* Texto para leitura
——

Art. 13 – Ao Conselho Municipal de Assistência Social compete:
I – Fornecer ao município, estado e Distrito Federal, informações sobre irregularidades na
aplicação do regulamento dos benefícios eventuais.
II – Avaliar e reformular, se necessário a cada ano a regulamentação de concessão dos
benefícios natalidade e funeral do município.
III – Apreciar e aprovar os formulários e os modelos de documentos utilizados na
operacionalização dos benefícios eventuais.
Art. 14 – O estado definirá a sua participação no co-financiamento dos benefícios eventuais
junto ao município a partir de:
I – Verificando se a mesmo esta em conformidade com as regulamentações especifica;
II – Levantamento da situação de vulnerabilidade e risco social do município em índices de
mortalidade e de natalidade;
III – Discussão junto a CIB e ao Conselho Estadual de Assistência Social.

——

* Dados coletados
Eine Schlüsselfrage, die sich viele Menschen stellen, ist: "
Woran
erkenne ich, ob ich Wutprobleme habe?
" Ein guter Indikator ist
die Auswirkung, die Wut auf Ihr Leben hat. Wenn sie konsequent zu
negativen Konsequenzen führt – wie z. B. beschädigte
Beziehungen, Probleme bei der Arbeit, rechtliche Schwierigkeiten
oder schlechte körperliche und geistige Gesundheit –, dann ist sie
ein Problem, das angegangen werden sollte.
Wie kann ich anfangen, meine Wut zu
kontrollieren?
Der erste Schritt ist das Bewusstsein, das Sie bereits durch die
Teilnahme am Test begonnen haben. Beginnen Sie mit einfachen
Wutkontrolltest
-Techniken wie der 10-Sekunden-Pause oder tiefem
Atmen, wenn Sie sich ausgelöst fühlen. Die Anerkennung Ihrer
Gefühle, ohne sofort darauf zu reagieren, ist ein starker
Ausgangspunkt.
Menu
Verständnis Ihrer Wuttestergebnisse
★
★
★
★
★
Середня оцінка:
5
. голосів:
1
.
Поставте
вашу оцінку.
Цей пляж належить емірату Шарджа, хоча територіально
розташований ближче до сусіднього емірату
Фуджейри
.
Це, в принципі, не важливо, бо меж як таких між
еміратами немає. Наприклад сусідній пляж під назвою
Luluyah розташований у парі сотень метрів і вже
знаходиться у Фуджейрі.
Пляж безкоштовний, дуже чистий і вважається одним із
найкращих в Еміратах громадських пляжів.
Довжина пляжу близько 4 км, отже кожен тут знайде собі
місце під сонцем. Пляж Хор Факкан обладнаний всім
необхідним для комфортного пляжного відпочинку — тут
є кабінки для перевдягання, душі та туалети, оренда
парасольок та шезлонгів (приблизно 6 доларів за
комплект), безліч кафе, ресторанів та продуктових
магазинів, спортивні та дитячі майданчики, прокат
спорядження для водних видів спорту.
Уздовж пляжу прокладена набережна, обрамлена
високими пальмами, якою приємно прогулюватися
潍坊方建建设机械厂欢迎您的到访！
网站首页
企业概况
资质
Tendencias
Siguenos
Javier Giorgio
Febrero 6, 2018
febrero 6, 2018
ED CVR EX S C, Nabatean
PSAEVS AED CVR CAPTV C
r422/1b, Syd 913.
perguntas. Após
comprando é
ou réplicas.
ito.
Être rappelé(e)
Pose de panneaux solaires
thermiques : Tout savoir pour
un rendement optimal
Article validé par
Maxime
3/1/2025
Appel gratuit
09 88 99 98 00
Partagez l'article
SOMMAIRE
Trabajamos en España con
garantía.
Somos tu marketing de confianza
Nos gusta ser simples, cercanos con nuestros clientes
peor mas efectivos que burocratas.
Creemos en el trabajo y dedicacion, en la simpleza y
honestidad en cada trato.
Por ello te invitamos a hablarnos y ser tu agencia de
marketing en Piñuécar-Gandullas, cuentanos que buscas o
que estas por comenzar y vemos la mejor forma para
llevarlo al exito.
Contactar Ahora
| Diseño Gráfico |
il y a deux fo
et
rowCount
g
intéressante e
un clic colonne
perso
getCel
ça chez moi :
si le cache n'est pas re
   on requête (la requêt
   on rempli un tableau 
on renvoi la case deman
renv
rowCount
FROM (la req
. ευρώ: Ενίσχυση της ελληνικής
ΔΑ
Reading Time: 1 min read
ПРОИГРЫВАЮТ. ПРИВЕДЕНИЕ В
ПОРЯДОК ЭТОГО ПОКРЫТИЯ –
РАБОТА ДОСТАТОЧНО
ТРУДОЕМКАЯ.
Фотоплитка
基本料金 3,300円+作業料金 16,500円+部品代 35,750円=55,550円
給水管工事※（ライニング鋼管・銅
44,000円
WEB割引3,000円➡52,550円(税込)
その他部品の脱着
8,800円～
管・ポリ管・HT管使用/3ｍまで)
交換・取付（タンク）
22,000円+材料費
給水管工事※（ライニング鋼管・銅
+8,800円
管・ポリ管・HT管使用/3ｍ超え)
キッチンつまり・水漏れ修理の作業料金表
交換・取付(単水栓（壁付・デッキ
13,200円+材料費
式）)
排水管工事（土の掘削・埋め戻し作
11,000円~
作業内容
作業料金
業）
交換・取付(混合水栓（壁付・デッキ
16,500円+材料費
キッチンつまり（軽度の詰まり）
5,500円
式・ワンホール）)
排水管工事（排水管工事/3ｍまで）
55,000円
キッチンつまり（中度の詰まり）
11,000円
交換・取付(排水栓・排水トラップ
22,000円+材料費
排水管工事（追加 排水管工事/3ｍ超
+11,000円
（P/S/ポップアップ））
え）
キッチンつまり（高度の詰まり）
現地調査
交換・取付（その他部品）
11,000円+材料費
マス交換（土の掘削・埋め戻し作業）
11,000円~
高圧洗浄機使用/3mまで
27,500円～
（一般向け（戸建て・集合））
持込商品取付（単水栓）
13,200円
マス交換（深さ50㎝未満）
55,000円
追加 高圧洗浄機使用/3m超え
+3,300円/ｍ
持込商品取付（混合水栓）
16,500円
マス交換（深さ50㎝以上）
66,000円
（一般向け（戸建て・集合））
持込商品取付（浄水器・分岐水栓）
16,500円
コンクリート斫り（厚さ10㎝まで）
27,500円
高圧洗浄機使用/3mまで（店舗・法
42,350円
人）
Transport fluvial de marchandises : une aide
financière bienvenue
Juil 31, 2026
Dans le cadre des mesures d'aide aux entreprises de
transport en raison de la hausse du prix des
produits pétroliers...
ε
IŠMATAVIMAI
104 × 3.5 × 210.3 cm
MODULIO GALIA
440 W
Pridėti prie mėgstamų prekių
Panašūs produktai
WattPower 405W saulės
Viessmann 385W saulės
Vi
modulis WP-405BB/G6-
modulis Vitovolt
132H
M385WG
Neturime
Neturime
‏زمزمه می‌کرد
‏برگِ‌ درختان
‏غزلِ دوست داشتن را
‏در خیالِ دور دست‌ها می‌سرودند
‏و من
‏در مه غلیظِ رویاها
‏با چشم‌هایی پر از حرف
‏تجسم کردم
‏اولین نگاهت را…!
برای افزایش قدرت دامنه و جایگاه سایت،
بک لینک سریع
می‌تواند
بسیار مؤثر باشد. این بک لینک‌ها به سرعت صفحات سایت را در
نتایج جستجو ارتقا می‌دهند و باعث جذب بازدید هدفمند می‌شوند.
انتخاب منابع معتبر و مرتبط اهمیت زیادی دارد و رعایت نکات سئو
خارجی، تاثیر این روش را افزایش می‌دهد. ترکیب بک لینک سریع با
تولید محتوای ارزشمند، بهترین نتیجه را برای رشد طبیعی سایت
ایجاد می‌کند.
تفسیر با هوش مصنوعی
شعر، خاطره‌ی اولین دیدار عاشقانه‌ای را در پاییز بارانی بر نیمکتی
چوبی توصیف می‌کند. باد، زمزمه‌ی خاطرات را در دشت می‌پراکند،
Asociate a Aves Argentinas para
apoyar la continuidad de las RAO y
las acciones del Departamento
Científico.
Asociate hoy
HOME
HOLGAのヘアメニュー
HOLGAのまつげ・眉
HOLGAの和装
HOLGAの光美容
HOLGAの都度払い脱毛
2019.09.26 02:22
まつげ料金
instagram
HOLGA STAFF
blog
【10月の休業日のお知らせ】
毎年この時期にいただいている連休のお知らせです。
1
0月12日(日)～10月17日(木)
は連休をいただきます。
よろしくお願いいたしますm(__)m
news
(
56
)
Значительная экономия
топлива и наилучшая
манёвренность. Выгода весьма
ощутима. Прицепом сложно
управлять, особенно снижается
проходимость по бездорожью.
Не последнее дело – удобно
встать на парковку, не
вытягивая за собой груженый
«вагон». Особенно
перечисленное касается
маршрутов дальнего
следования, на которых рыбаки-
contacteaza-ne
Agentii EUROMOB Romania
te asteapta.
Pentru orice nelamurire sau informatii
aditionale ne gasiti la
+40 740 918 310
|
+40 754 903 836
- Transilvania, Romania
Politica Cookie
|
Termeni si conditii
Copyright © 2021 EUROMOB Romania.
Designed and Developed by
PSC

——

* Questões a responder
**a)** Liste todas as competências que o texto sobre benefícios eventuais atribui ao Conselho Municipal de Assistência Social no Art. 13.
**b)** Retome o texto sobre benefícios eventuais a partir do ponto em que ele termina.
Os itens não têm relação com o texto sobre benefícios eventuais.

* Respostas
**a)**
- Fornecer ao município, estado e Distrito Federal informações sobre irregularidades na aplicação do regulamento dos benefícios eventuais.
- Avaliar e reformular, se necessário a cada ano, a regulamentação de concessão dos benefícios natalidade e funeral do município.
- Apreciar e aprovar os formulários e os modelos de documentos utilizados na operacionalização dos benefícios eventuais.

**b)**
Parágrafo Único: O resultado desse processo deverá determinar um percentual de recursos a
ser repassado ao município em prazo de 8 meses após a publicação dessa resolução.
Art. 15 – A regulamentação dos benefícios eventuais e sua inclusão na lei orçamentária do
município dar-se-á no prazo de até 12 meses e sua implementação até 24 meses a contar da
data de publicação dessa resolução.
Art. 16 – O município deve promover ações que viabilizem e garantem a ampla e periódica
divulgação dos benefícios eventuais e dos critérios para a sua concessão.